:: TEXT PASSAGE ::
- - - - - - -
It's Alive!

TinyML is a rapidly growing field that focuses on implementing machine learning algorithms on extremely small, low-power devices. As the demand for smart and connected devices grows, there is an increasing need for machine learning capabilities to be embedded directly into these devices, ranging from wearables and IoT devices to medical implants and environmental sensors. TinyML aims to make this possible by optimizing algorithms and models to run efficiently on devices with limited computational resources, memory, and energy.

Important applications of tinyML span across numerous domains. In healthcare, for example, tinyML enables the development of wearable devices capable of monitoring vital signs, detecting anomalies, and even predicting health-related events such as seizures or cardiac arrhythmias in real-time. In agriculture, tinyML-powered sensors can monitor soil conditions, crop health, and environmental factors to optimize farming practices and maximize yields. Additionally, tinyML finds applications in industrial IoT for predictive maintenance, in smart homes for energy management and security, and in wildlife conservation for tracking and monitoring endangered species.

By running machine learning algorithms directly on-device, tinyML reduces the need for data transmission to centralized servers, thereby minimizing energy consumption associated with wireless communication. Furthermore, optimized algorithms and hardware implementations ensure that computations are performed efficiently, leading to longer battery life and reduced environmental impact. This energy efficiency is particularly crucial for battery-powered and resource-constrained devices, where prolonged operation is essential.

Despite the rapid progress and significant achievements in tinyML, the artificial neural networks used in these systems are still far less efficient and capable than biological systems. For this reason, a team led by researchers at the University of Nebraska-Lincoln and the University of Cambridge have been exploring how to leverage certain biological systems for performing computations. They previously investigated gene regulatory networks, and found that on being supplied with certain inputs, in the form of chemicals, specific outputs, like proteins, can be produced.

It was shown that these systems could be utilized to perform some types of computations, and that these computations could aid in decision-making processes. But that previous work ignored a crucial component of the organisms they were working with — namely, cell plasticity. Cell plasticity allows cells to alter themselves in response to environmental cues. The team found that this capability could be leveraged to build artificial neural network-like systems.
- - - - - - -
:: RAW DATA ::
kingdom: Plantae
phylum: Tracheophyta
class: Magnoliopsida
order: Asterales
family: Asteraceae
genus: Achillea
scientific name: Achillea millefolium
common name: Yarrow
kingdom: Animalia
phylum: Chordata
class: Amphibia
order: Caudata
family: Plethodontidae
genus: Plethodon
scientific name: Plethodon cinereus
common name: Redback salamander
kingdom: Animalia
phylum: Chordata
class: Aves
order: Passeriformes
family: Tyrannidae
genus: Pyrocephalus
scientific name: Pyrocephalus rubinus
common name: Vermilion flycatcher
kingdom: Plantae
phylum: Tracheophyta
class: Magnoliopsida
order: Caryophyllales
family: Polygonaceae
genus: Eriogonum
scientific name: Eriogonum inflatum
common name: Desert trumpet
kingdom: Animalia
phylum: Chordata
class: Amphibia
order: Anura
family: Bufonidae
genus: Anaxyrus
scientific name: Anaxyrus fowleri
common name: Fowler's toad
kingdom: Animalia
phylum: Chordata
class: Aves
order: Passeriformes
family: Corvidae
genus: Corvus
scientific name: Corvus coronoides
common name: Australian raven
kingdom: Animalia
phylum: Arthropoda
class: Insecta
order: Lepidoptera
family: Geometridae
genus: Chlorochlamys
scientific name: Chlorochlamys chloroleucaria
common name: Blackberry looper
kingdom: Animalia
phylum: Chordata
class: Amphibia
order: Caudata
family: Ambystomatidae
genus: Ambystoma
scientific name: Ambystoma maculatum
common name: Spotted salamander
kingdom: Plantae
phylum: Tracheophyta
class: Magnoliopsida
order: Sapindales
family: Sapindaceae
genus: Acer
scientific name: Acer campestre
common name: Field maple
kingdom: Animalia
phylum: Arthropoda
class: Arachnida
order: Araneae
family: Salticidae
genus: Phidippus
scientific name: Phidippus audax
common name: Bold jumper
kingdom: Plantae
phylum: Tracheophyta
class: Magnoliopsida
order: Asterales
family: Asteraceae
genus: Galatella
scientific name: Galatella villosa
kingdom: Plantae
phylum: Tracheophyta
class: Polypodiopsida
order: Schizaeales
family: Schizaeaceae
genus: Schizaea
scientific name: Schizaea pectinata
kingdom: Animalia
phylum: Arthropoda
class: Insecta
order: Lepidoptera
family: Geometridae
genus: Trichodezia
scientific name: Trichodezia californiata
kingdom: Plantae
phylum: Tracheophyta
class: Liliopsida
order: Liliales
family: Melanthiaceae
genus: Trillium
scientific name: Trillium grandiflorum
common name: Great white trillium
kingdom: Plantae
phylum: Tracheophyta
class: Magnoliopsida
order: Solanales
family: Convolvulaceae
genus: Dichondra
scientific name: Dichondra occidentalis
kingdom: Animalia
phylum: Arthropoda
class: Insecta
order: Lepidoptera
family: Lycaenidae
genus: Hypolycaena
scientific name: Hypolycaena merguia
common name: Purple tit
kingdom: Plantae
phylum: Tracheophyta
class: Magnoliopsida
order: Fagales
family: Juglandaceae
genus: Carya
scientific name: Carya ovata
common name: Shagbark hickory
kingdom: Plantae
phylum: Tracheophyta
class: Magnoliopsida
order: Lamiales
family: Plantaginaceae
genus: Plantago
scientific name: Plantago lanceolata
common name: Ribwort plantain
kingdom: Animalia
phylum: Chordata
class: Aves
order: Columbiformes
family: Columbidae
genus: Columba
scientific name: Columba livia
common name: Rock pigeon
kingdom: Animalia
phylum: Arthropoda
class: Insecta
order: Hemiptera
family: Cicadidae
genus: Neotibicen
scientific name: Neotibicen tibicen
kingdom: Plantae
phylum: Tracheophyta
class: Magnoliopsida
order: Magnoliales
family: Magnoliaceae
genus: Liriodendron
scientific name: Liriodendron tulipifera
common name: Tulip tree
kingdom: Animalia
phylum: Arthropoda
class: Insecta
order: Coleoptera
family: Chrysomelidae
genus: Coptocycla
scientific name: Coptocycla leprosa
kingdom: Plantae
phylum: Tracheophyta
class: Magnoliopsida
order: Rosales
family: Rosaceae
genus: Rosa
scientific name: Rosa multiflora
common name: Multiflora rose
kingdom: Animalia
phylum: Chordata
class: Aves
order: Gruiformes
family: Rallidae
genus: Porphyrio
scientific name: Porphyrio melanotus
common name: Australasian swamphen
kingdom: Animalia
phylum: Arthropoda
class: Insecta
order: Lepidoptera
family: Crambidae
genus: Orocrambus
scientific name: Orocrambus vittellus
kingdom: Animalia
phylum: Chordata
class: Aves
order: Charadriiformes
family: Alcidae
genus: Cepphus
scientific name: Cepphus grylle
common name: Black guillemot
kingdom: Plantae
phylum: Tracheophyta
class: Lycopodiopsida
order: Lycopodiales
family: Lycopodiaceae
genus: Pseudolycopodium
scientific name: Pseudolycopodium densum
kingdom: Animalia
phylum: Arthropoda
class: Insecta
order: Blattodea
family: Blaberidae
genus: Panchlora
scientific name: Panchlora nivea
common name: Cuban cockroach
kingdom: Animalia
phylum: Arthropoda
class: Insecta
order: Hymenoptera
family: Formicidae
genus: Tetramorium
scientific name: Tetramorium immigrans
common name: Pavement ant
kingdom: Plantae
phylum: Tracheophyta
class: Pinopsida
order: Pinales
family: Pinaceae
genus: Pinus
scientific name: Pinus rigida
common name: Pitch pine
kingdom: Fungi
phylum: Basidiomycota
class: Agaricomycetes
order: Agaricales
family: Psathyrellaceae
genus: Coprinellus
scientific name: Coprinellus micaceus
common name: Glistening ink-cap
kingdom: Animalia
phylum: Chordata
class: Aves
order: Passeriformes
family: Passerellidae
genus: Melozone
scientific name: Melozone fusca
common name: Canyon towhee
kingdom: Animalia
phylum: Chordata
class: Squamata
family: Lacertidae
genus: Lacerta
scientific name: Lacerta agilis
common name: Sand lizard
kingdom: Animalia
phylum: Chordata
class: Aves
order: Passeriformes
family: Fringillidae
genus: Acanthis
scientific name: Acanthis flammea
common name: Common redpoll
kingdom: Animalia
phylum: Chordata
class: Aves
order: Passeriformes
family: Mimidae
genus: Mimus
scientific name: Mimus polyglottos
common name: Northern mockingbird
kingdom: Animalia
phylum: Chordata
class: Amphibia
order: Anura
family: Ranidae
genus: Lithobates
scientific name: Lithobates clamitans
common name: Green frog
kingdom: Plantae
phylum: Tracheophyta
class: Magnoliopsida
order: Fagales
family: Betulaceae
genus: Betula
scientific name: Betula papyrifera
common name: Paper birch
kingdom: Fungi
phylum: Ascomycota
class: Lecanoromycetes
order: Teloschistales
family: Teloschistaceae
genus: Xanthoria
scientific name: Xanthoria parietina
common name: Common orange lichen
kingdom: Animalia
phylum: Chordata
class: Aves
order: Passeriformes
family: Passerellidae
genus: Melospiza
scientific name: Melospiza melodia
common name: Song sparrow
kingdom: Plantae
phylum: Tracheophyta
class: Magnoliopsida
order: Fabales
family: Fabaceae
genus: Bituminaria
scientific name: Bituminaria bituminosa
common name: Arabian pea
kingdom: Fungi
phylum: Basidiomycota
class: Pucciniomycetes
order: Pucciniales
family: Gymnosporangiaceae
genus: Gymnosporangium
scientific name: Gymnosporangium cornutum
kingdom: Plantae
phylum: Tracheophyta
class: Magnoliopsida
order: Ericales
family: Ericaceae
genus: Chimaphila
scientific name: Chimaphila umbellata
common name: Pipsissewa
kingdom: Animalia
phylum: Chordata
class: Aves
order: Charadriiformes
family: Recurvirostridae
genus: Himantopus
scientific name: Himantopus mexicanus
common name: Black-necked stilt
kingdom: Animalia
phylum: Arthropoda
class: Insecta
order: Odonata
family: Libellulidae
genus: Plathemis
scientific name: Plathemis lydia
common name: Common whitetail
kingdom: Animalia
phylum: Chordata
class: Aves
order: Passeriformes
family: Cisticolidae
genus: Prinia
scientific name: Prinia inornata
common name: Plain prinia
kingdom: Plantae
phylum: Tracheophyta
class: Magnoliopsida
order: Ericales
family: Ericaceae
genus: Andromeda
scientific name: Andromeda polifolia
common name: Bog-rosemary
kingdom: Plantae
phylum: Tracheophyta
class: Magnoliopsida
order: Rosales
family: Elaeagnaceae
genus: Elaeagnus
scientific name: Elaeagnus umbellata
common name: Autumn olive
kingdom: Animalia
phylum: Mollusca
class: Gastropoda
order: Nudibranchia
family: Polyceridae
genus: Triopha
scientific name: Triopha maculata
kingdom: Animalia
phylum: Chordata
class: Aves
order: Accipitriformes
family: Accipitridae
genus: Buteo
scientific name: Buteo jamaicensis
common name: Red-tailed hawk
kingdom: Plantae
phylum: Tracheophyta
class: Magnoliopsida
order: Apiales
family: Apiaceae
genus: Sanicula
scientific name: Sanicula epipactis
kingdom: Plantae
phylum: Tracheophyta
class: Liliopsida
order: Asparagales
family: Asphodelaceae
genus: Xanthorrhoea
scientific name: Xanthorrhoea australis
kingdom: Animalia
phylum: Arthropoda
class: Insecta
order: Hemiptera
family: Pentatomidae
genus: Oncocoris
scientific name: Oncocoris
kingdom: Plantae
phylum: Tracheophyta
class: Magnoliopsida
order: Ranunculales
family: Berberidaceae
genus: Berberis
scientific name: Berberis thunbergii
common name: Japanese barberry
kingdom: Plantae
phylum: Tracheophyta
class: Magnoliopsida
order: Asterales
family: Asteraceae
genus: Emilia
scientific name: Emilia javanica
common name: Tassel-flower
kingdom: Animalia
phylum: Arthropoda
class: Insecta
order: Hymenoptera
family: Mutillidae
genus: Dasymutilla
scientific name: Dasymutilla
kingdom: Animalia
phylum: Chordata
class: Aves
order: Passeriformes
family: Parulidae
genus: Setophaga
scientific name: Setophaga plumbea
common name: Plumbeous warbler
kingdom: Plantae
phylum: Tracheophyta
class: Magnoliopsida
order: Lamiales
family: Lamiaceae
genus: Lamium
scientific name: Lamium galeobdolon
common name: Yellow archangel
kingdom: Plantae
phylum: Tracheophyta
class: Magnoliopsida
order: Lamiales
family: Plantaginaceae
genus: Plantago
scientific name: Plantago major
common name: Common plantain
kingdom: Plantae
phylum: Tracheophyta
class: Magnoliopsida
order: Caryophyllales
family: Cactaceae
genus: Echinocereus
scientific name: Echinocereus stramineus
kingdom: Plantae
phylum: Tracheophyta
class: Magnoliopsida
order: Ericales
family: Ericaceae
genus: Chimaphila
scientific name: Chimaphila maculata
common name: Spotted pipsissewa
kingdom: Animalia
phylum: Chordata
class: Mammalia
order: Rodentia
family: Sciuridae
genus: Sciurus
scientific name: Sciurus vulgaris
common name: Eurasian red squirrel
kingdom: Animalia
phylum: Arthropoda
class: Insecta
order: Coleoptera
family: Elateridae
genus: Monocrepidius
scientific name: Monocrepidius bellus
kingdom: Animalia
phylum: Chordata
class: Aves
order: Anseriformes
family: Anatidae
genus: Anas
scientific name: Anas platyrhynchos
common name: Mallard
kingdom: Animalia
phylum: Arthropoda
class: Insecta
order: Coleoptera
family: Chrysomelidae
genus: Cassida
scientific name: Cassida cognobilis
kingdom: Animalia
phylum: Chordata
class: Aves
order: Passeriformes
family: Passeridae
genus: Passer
- - - - - - -
:: WHAT YOU SHOULD DO ::
Translate this sentence from the tinyML article into Spanish: "Cell plasticity allows cells to alter themselves in response to environmental cues." The entries have nothing to do with this task.

:: SOLUTION BELOW ::
La plasticidad celular permite que las células se modifiquen a sí mismas en respuesta a señales del entorno.